KdaiP / StableTTS

Next-generation TTS model using flow-matching and DiT, inspired by Stable Diffusion 3
MIT License
290 stars 31 forks source link

Is there a trick to stabilize training? #7

Closed Flux9665 closed 3 months ago

Flux9665 commented 3 months ago

Hi! Thanks for open-sourcing your work! I like the idea, so I tried copying the CFM decoder and use it in my TTS setup. First I had some issues with NaN values after the attention in the estimator was computed for all the values that were padding. I fixed this issue using masked_fill with the x_mask instead of just multiplying with the x_mask, although I'm not sure why that was necessary for me.

But now that I could run a forward pass and calculate the CFM loss and it was not NaN, I thought it's good to go. However more problems came up. No matter what I tried, the CFM decoder would always produce a couple of NaN values after its first update during training. Do you have any idea what could cause this? Is there any specific thing I need to do to stabilize the training? The setup I am using works very well for lots of other architectures, including e.g. the normalizing flow decoder of PortaSpeech, which seems pretty similar.

KdaiP commented 3 months ago

Thank you for your interest about StableTTS. In x_mask, "1" indicates that the element is included in the attention calculation, whereas "0" means that the element does not participate in the attention calculation. So the padded element is set to "0" in x_mask. Could it be possible that your mask is reversed? For example, where "1" represents a padded element.

Flux9665 commented 3 months ago

The mask is not reversed, I am however using a boolean mask instead of a float mask. But I could solve it with the masked_fill method, so that's no longer the problem, just something I found a bit strange. The problem is that after one training update, everything in the CFM decoder turns to NaN, even with a very small learning rate and gradient clipping. Do you have any idea what could cause this?

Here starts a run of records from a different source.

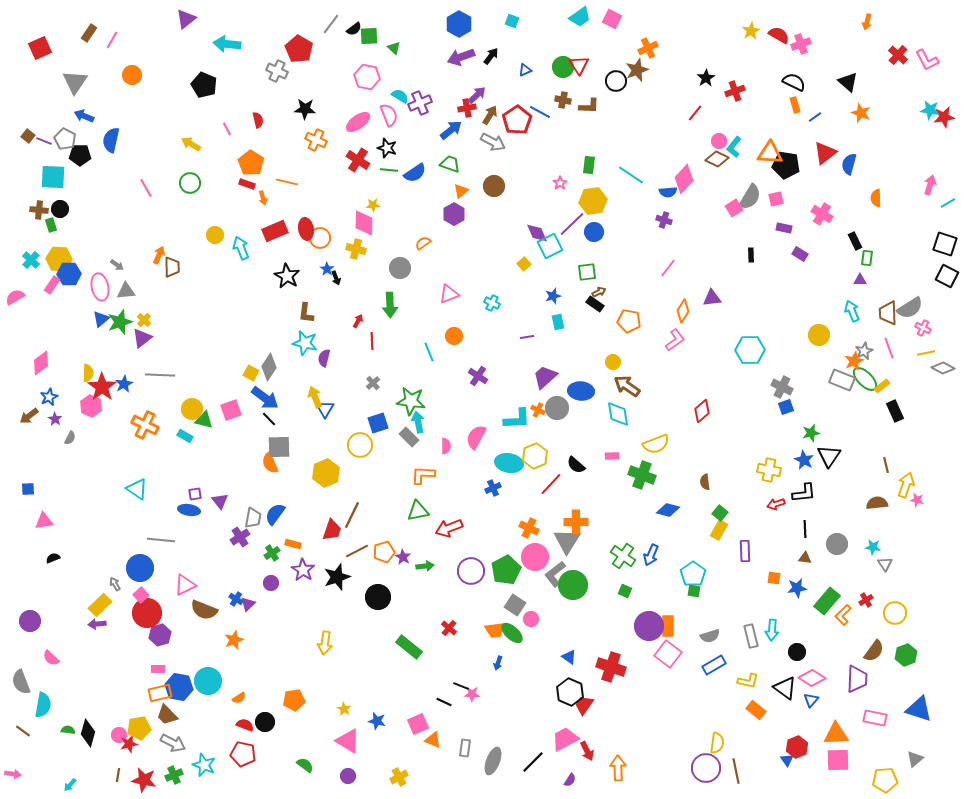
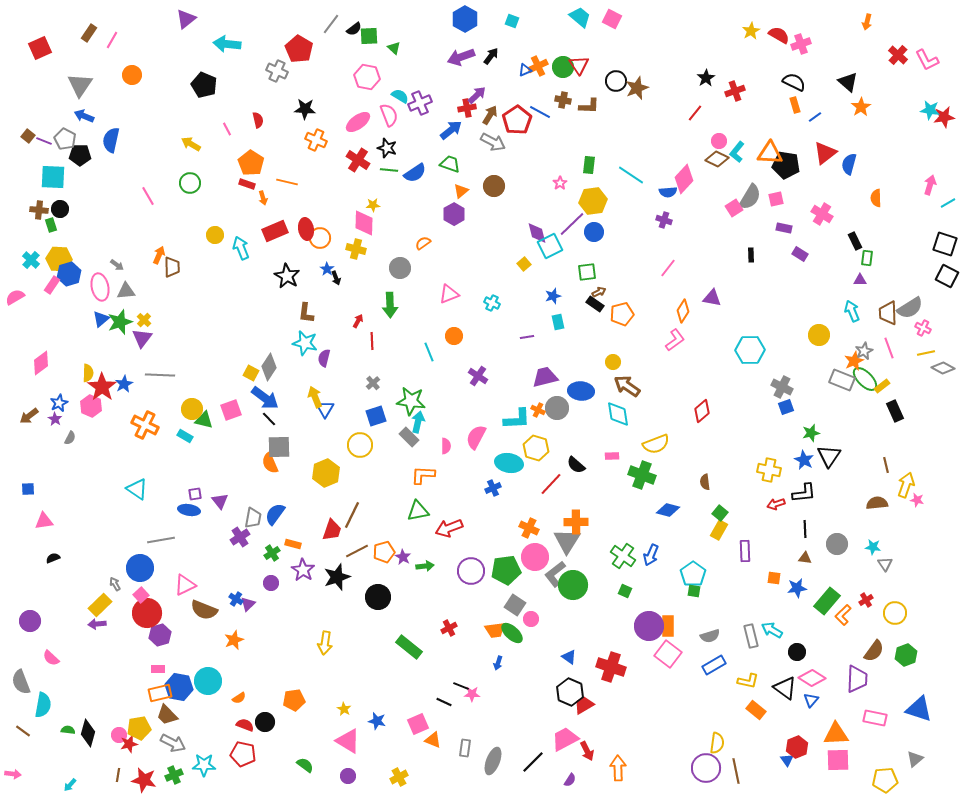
cyan trapezoid at (580, 17): rotated 105 degrees counterclockwise
blue hexagon at (459, 24): moved 6 px right, 5 px up
orange cross at (648, 48): moved 110 px left, 18 px down
brown star at (637, 70): moved 18 px down
gray triangle at (75, 82): moved 5 px right, 3 px down
orange star at (861, 113): moved 6 px up; rotated 18 degrees clockwise
cyan L-shape at (734, 147): moved 3 px right, 5 px down
pink line at (146, 188): moved 2 px right, 8 px down
purple diamond at (537, 233): rotated 10 degrees clockwise
blue hexagon at (69, 274): rotated 15 degrees counterclockwise
purple triangle at (712, 298): rotated 18 degrees clockwise
orange pentagon at (629, 321): moved 7 px left, 7 px up; rotated 25 degrees counterclockwise
purple triangle at (142, 338): rotated 15 degrees counterclockwise
purple trapezoid at (545, 377): rotated 28 degrees clockwise
blue star at (49, 397): moved 10 px right, 6 px down
cyan arrow at (418, 422): rotated 25 degrees clockwise
blue square at (378, 423): moved 2 px left, 7 px up
yellow hexagon at (535, 456): moved 1 px right, 8 px up; rotated 20 degrees counterclockwise
gray line at (161, 540): rotated 16 degrees counterclockwise
green pentagon at (506, 570): rotated 20 degrees clockwise
red cross at (449, 628): rotated 21 degrees clockwise
cyan arrow at (772, 630): rotated 115 degrees clockwise
red trapezoid at (584, 705): rotated 25 degrees clockwise
cyan star at (204, 765): rotated 20 degrees counterclockwise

KdaiP commented 3 months ago

The mask is not reversed, I am however using a boolean mask instead of a float mask. But I could solve it with the masked_fill method, so that's no longer the problem, just something I found a bit strange. The problem is that after one training update, everything in the CFM decoder turns to NaN, even with a very small learning rate and gradient clipping. Do you have any idea what could cause this?

Try converting the boolean mask into a floating-point mask, for example, attn_mask.to(x.dtype). This might solve the issue.

In PyTorch's attention calculations, it can sometimes be confusing as the same mask in boolean format and floating point format can have dramatically different effects. For instance, in StableTTS, converting the attention_mask to boolean could lead to NaN issues because it makes attention only to focus on padding value.

Flux9665 commented 3 months ago

You're right, it works now, thank you!

I thought a boolean tensor and a float tensor should be equivalent when they are used like this, but apparrently there is a difference.